> **Tasks and exercises**
a. Please restate the paragraph in the language-ranking notebook excerpt that begins "We can see that both languages" as a shorter version that keeps its main facts.
b. Extend the language-ranking notebook excerpt, picking up right after its last line of code.
Top of Text excerpt
Let's try the functions on some example data.

In [128]:
file_list_sl = glob.glob(os.path.join(os.getcwd(), "txt", "sl","*.txt"))
file_list_lv = glob.glob(os.path.join(os.getcwd(), "txt", "lv","*.txt"))

In [129]:
corpus_sl_1 = corpus(file_list_sl[:50])
corpus_sl_2 = corpus(file_list_sl[50:100])
corpus_lv_1 = corpus(file_list_lv[:50])
corpus_lv_2 = corpus(file_list_lv[50:100])

rank_sl_1 = rank(corpus_sl_1)
rank_sl_2 = rank(corpus_sl_2)
rank_lv_1 = rank(corpus_lv_1)
rank_lv_2 = rank(corpus_lv_2)

print('Slovakian/Latvian similarity score:', rank_sim(rank_sl_1, rank_lv_1))
print('Slovakian/Slovakian similarity score:', rank_sim(rank_sl_1, rank_sl_2))
print('Latvian/Latvian similarity score:', rank_sim(rank_lv_1, rank_lv_2))

Slovakian/Latvian similarity score: 138.335
Slovakian/Slovakian similarity score: 49.7
Latvian/Latvian similarity score: 60.48


We can see that both languages show similarity to themselves (a low score means a stronger agreement between their ranks), and less similarity between each other. In this simple binary classification, the two languages would have been told apart.

### Extracting Ranks

All we will need to classify a given sample of text are the ranked ngrams for each language after analysing the whole dataset.

In [132]:
%pprint

Pretty printing has been turned OFF


In [133]:
languages = next(os.walk('./txt'))[1]
languages

['bg', 'cs', 'da', 'de', 'el', 'en', 'es', 'et', 'fi', 'fr', 'hu', 'it', 'lt', 'lv', 'nl', 'pl', 'pt', 'ro', 'sk', 'sl', 'sv']

In [None]:
ranks = {}

for language in tqdm(languages):
    file_list = glob.glob(os.path.join(os.getcwd(), "txt", language,"*.txt"))
    lang_corpus = corpus(file_list[:500])
    lang_rank = rank(lang_corpus, rank_length=100)
Bottom of Text excerpt
Top of Data extracts
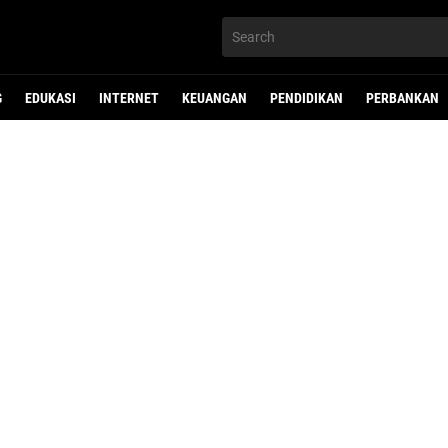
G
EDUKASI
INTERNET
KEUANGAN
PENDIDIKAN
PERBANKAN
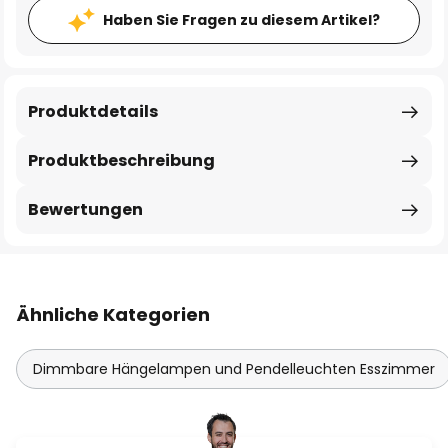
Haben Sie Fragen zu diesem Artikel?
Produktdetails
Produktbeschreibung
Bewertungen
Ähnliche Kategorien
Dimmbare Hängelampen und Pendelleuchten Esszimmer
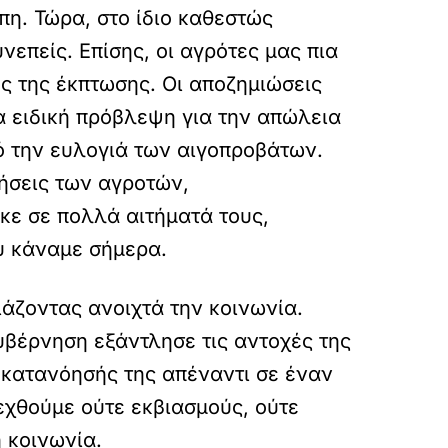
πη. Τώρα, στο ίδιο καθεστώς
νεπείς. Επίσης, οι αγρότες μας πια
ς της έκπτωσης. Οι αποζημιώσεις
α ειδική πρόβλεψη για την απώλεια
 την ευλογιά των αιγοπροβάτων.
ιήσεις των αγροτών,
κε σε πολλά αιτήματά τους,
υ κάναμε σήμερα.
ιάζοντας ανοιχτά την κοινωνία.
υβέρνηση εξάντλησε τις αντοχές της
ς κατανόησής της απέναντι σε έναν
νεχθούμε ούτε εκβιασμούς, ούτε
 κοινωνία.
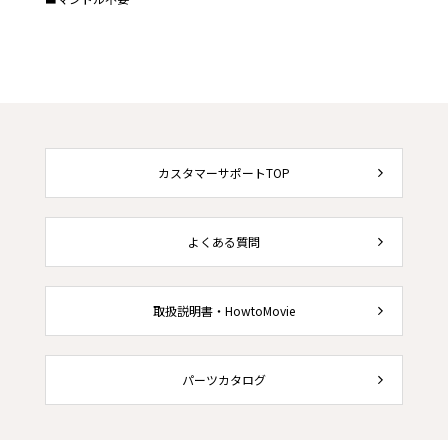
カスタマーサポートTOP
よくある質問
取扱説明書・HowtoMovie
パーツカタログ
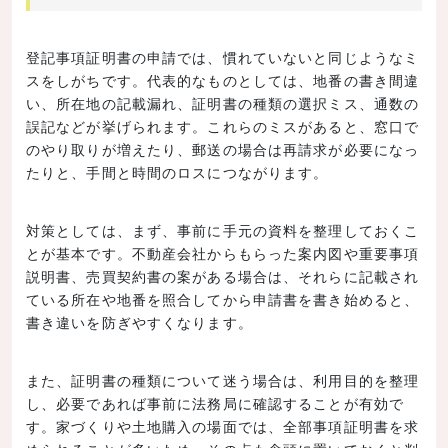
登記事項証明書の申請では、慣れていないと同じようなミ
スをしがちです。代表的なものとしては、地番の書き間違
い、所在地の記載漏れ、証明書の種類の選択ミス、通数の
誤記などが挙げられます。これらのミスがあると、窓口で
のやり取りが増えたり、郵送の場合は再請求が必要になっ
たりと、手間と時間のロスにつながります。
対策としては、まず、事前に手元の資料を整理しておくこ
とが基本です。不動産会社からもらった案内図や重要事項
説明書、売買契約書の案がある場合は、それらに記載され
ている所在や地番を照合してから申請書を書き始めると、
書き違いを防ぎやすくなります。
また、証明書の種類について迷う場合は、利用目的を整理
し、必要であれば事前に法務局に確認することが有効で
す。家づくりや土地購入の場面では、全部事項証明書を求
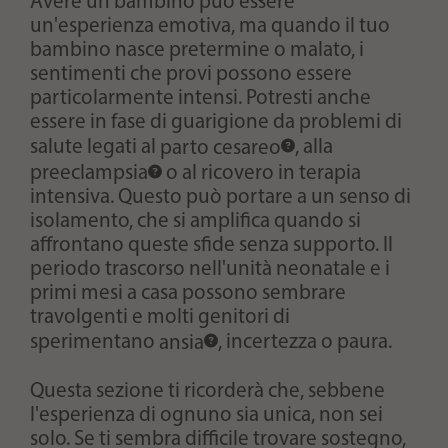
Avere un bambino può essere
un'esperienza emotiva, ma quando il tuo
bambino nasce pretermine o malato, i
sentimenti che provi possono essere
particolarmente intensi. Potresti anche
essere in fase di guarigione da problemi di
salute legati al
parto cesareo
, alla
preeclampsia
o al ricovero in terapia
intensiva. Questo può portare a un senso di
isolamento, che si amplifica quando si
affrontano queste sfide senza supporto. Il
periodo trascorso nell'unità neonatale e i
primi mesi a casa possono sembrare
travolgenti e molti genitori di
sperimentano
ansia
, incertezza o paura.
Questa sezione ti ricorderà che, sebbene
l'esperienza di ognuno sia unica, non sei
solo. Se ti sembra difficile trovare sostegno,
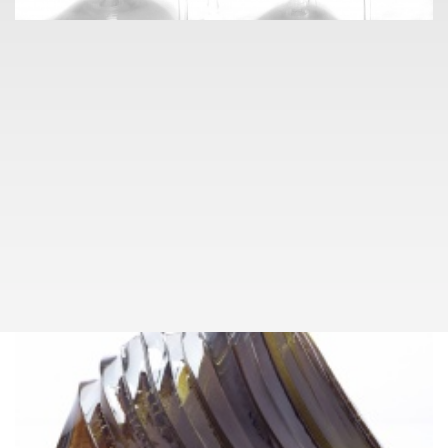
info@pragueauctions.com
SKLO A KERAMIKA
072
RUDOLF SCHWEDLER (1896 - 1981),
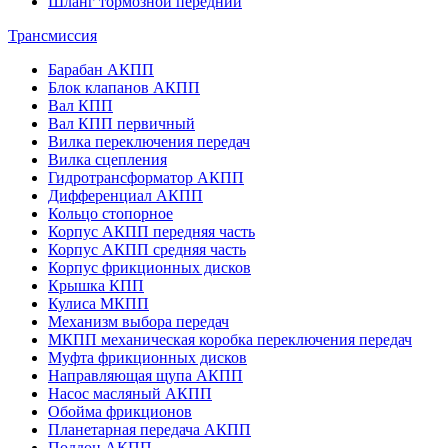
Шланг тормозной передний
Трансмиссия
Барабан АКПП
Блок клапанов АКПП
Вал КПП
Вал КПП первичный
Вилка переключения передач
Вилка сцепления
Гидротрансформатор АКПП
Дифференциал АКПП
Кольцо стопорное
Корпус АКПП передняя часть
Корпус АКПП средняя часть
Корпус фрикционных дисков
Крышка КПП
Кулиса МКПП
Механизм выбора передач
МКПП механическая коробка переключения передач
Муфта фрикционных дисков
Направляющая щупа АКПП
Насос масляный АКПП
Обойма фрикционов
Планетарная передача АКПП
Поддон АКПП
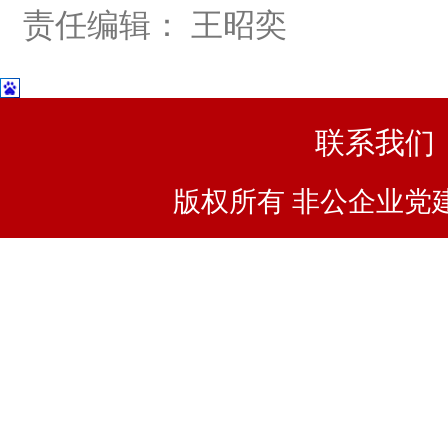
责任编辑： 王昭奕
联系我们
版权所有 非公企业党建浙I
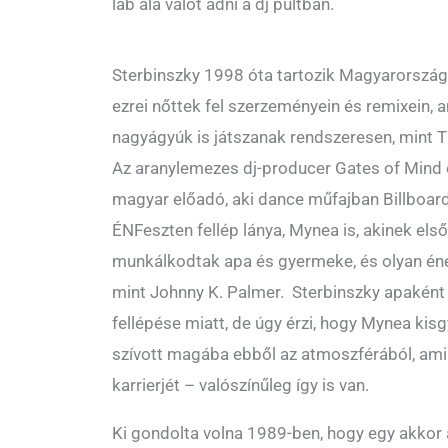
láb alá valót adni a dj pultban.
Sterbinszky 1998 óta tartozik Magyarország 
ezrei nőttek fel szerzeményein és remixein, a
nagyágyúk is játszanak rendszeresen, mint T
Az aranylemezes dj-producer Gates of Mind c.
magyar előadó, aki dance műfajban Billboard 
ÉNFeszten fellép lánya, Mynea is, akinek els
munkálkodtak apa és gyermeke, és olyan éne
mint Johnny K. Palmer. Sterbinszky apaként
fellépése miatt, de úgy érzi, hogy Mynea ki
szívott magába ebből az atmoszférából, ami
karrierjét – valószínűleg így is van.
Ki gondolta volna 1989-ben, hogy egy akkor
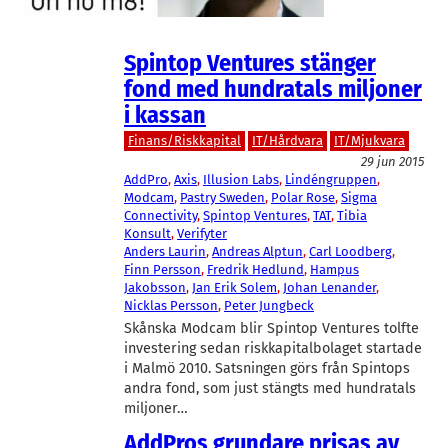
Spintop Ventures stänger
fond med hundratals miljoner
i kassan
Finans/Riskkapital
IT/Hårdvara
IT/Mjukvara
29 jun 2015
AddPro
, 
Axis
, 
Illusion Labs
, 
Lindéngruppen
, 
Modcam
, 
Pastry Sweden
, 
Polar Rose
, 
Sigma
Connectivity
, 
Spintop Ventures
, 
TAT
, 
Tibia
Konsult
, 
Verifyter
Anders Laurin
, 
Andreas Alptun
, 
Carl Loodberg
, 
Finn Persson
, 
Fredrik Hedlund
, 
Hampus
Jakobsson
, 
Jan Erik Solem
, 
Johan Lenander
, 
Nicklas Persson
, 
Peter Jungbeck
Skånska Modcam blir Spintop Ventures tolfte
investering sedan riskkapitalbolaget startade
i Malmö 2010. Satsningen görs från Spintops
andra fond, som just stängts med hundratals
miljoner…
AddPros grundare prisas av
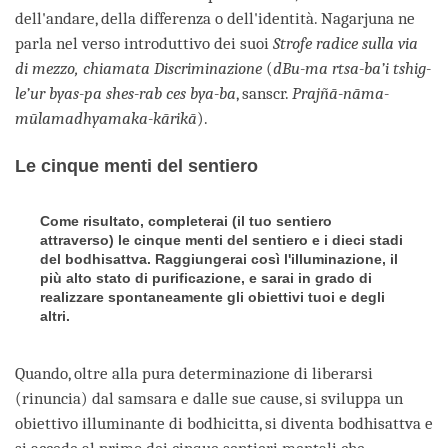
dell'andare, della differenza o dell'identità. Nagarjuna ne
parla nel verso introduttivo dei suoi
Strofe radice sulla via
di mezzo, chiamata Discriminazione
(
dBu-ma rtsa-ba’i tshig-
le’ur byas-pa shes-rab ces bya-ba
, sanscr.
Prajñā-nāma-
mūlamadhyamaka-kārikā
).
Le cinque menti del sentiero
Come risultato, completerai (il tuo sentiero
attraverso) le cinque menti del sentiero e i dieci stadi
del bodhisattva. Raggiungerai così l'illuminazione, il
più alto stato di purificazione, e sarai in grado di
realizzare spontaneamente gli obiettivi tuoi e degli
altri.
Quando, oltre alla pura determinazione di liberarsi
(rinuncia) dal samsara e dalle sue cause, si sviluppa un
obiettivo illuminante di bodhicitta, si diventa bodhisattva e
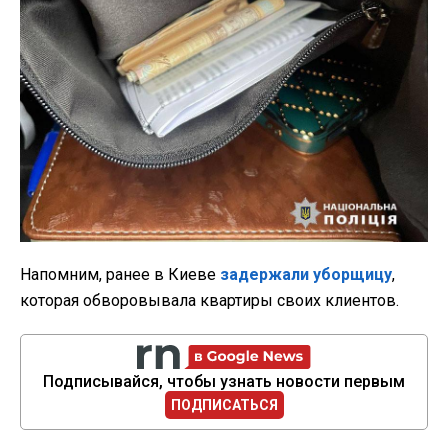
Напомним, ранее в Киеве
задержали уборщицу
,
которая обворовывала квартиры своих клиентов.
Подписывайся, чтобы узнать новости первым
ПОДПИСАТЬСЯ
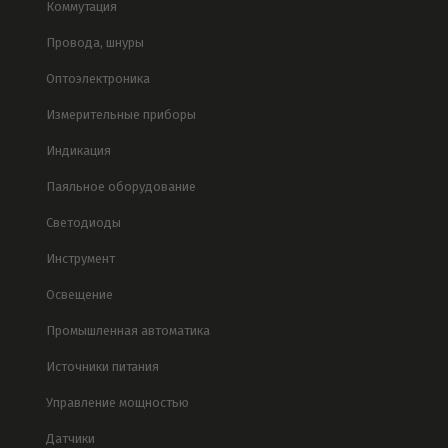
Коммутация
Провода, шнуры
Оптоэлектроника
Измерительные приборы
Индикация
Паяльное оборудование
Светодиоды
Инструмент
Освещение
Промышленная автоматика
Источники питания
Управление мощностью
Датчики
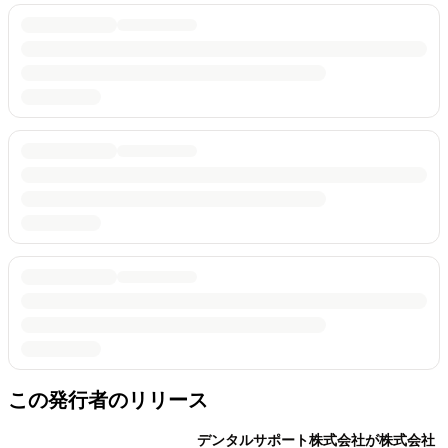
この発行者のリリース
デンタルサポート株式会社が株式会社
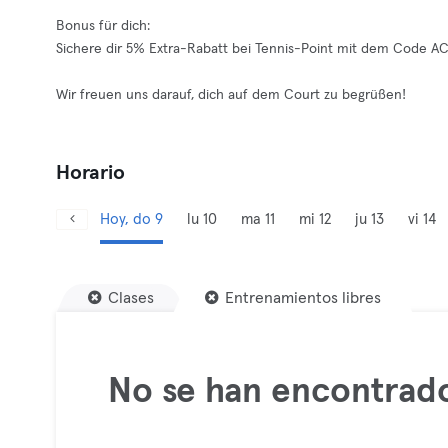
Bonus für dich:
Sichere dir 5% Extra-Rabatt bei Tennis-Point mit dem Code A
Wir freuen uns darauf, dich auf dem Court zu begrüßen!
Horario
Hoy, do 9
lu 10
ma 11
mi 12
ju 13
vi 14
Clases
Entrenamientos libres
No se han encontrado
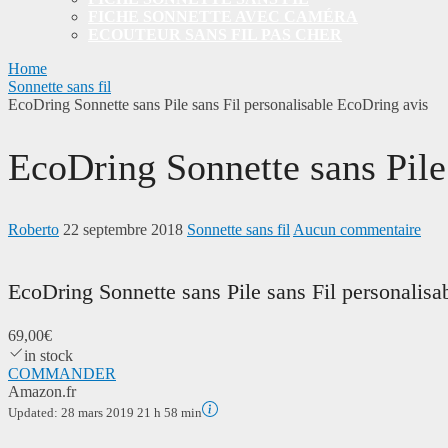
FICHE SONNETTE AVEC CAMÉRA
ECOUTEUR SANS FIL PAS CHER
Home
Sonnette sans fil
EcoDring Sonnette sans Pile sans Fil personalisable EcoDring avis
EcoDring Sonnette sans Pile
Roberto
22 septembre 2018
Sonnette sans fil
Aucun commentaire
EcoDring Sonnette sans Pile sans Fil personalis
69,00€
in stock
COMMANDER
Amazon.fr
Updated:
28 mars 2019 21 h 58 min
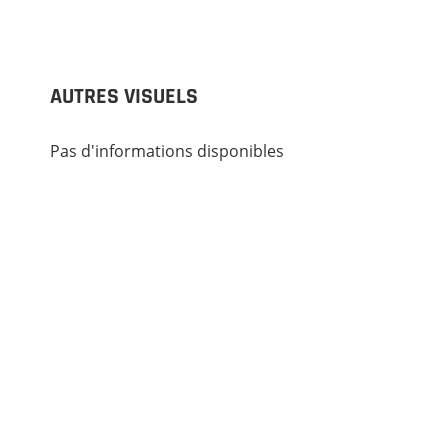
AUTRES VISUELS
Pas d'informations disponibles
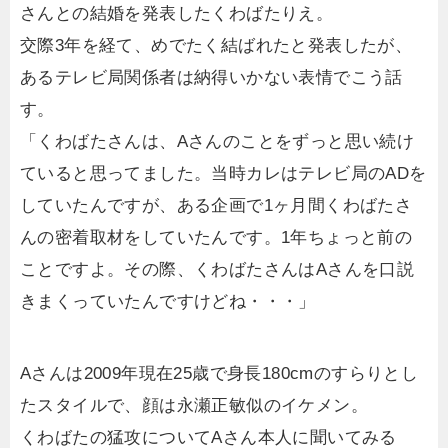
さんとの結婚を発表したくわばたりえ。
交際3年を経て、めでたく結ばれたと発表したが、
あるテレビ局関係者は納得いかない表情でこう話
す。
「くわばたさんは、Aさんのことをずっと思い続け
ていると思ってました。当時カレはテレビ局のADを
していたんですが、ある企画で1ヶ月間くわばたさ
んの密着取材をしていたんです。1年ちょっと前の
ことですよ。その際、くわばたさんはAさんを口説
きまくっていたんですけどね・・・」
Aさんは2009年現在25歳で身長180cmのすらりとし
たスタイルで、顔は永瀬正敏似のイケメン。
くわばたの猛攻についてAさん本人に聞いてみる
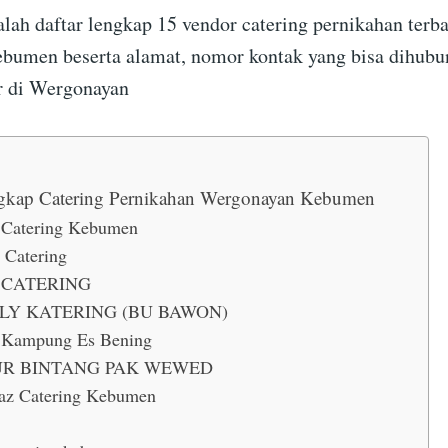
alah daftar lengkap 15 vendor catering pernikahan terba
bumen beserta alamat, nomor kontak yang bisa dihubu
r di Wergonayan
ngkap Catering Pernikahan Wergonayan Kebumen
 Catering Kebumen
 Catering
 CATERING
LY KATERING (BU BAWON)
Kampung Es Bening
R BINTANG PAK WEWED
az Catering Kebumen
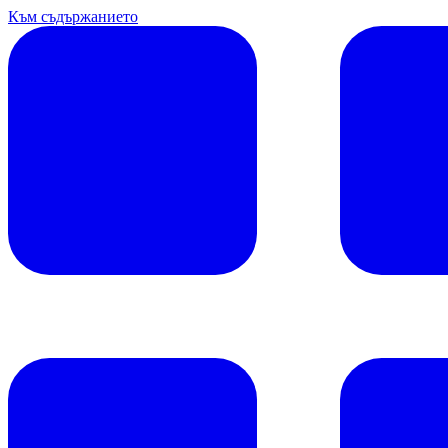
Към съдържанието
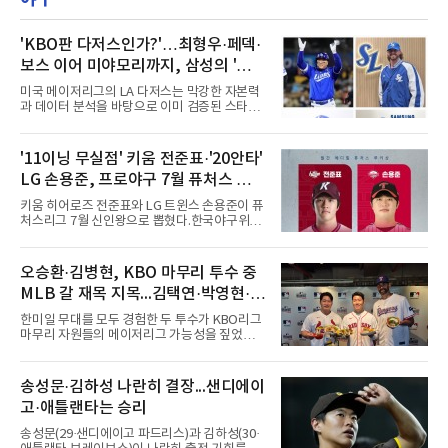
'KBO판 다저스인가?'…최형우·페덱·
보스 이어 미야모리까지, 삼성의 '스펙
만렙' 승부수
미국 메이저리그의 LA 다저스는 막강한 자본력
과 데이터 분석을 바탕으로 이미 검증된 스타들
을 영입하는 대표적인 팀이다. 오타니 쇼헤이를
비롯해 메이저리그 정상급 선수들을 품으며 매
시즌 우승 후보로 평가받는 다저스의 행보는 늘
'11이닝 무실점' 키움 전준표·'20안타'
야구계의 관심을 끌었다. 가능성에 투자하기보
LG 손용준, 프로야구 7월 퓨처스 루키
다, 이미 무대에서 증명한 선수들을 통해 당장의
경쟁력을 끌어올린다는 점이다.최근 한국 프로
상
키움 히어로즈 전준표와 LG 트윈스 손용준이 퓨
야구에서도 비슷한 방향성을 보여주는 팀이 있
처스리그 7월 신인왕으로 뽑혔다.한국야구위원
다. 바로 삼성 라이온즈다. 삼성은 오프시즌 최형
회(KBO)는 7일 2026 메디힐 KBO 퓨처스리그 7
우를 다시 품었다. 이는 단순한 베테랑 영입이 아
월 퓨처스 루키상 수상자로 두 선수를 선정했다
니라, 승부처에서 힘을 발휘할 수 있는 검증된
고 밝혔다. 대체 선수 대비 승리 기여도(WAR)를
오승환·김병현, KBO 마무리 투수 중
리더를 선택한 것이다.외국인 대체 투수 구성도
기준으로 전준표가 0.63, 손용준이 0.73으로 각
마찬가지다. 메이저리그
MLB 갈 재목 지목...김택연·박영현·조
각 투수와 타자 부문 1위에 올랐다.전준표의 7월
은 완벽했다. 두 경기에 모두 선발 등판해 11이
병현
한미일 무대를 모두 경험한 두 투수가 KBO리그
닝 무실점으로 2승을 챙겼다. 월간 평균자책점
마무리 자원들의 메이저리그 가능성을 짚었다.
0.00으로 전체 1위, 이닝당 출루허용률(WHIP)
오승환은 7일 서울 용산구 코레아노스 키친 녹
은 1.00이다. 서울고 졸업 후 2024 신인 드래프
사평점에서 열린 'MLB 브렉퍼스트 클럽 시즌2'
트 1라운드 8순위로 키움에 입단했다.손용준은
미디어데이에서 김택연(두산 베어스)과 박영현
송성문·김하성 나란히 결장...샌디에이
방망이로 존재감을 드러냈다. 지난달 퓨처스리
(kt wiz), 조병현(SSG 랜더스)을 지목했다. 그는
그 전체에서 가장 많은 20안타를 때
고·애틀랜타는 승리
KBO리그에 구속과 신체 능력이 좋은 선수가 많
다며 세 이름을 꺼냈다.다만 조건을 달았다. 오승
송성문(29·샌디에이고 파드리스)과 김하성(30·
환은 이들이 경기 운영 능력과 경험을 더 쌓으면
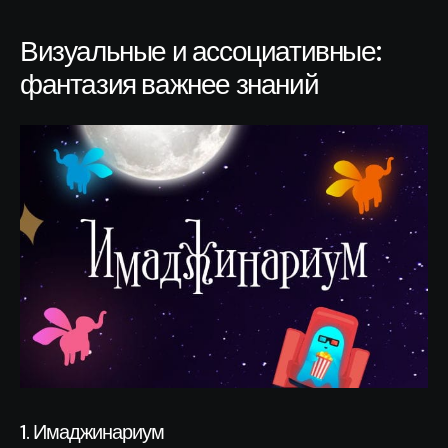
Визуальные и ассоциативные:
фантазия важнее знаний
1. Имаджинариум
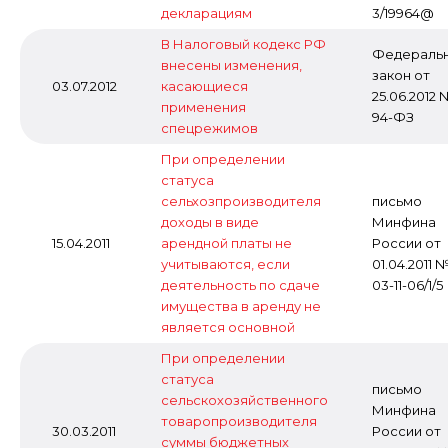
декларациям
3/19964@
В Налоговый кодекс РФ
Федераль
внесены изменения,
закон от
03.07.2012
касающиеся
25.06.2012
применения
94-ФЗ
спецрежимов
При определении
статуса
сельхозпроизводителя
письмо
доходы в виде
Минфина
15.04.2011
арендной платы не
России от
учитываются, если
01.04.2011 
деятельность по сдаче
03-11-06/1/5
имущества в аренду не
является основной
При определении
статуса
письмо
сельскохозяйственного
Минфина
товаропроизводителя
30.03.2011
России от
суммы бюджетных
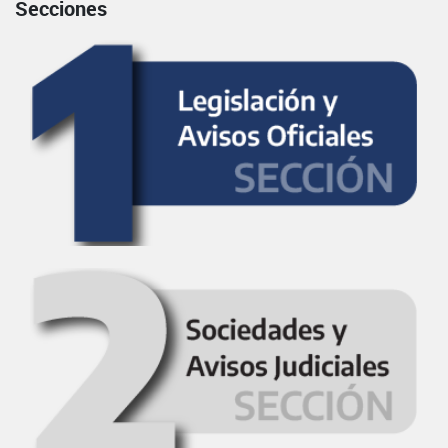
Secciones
Bottom of Data extracts
> **Task-by-task answers**
a. Each language scores as more similar to itself than to the other, where a lower score means stronger agreement between ranks. This simple binary classification would therefore have distinguished the two languages.

b.
    ranks[language] = lang_rank

### Classifier

In [135]:
def idiom_check(lang_sample, ranks, print_scores=False):
    '''
    Inputs:
    lang_sample - the string to be classified
    ranks - the dict() containing the language keys and their corresponding ranks
    print_scores - bool - if True, the scores for each separate language is printed
    
    Returns:
    The predicted language of lang_sample
    '''
    scores = {}
    
    sample_rank = rank([lang_sample])
    
    for key, rk in ranks.items():
        scores[key] = rank_sim(sample_rank, rk)
        
    if print_scores:
        print(scores)

    return min(scores, key=scores.get)

In [136]:
results = test.copy()[:10000]
results['pred_lang'] = results['string'].apply(lambda x: idiom_check(x, ranks))

In [137]:
print('Accuracy:',(results['language'] == results['pred_lang']).sum()/len(results))

Accuracy: 0.8792


This isn't bad, but we could do better.

## Markov Chain MLE

The n-gram approach works fine, but isn't very well suited to short strings which don't contain a large number of unique n-grams. I believe a character-level Markov chain approach could perform better on shorter phrases because it doesn't have this limitation. 

I aim to treat each string as a first-order Markov chain and then extract the character-level transition matrix for each language. Then I can calculate the $\log(probability)$ for a particular string to belong to each language and choose the maximally likely option. Something along the lines of [this](https://pdfs.semanticscholar.org/2bf0/8addb83f51befa8b4bc7ed16b54ed34018d0.pdf) I suppose. I have chosen to ignore the initial character probabilities, as their contribution to the final result is likely to be very small. However, this means that what I construct here is not technically a true Markov chain.

There don't seem to be any Python packages for markov chains(?!) I will have to code this myself.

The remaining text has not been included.